*WHAT YOU NEED TO DO*: Go through the entries below and pick out every line with "séquelles".
PROVIDED DATA below:
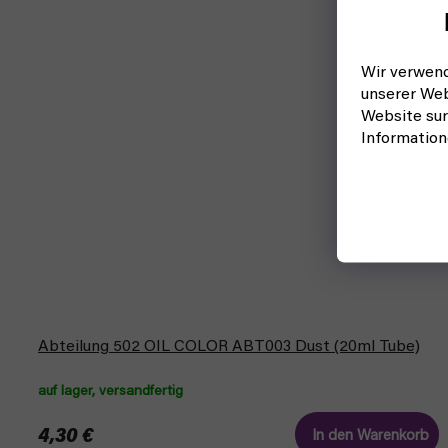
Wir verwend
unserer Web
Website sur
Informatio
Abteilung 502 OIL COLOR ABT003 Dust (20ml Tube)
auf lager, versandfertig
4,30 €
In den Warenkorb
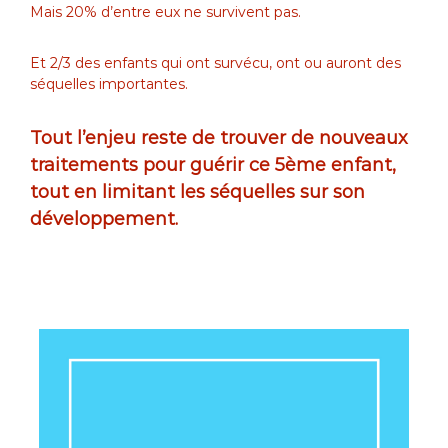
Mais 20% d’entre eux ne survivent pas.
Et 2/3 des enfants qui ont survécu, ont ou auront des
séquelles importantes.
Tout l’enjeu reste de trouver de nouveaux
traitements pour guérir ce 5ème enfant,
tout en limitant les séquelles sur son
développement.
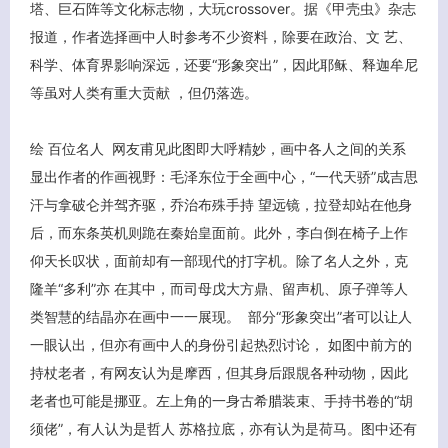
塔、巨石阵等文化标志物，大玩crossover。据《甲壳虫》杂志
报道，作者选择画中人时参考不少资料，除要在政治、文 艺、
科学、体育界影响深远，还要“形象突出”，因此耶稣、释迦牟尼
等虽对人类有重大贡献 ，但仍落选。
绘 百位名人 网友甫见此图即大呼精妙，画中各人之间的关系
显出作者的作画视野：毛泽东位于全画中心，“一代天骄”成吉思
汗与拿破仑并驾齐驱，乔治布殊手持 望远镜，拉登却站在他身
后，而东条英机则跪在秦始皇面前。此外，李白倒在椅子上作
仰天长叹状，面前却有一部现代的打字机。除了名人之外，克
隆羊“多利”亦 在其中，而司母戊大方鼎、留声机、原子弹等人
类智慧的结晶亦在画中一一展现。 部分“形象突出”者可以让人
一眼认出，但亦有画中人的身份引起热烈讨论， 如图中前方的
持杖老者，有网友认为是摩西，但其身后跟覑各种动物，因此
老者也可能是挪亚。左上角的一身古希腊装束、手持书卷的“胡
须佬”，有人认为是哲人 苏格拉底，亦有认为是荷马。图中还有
End of PROVIDED DATA.
PROVIDED DATA below:
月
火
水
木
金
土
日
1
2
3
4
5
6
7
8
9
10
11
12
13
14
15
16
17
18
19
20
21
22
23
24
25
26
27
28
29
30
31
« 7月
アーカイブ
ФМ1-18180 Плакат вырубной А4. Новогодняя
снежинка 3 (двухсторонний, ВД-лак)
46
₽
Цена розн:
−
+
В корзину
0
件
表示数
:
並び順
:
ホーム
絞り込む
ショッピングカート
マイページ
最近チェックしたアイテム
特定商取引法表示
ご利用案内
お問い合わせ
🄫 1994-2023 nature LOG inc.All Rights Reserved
End of PROVIDED DATA.
*RESULT OF THIS TASK*:
séquelles importantes.
tout en limitant les séquelles sur son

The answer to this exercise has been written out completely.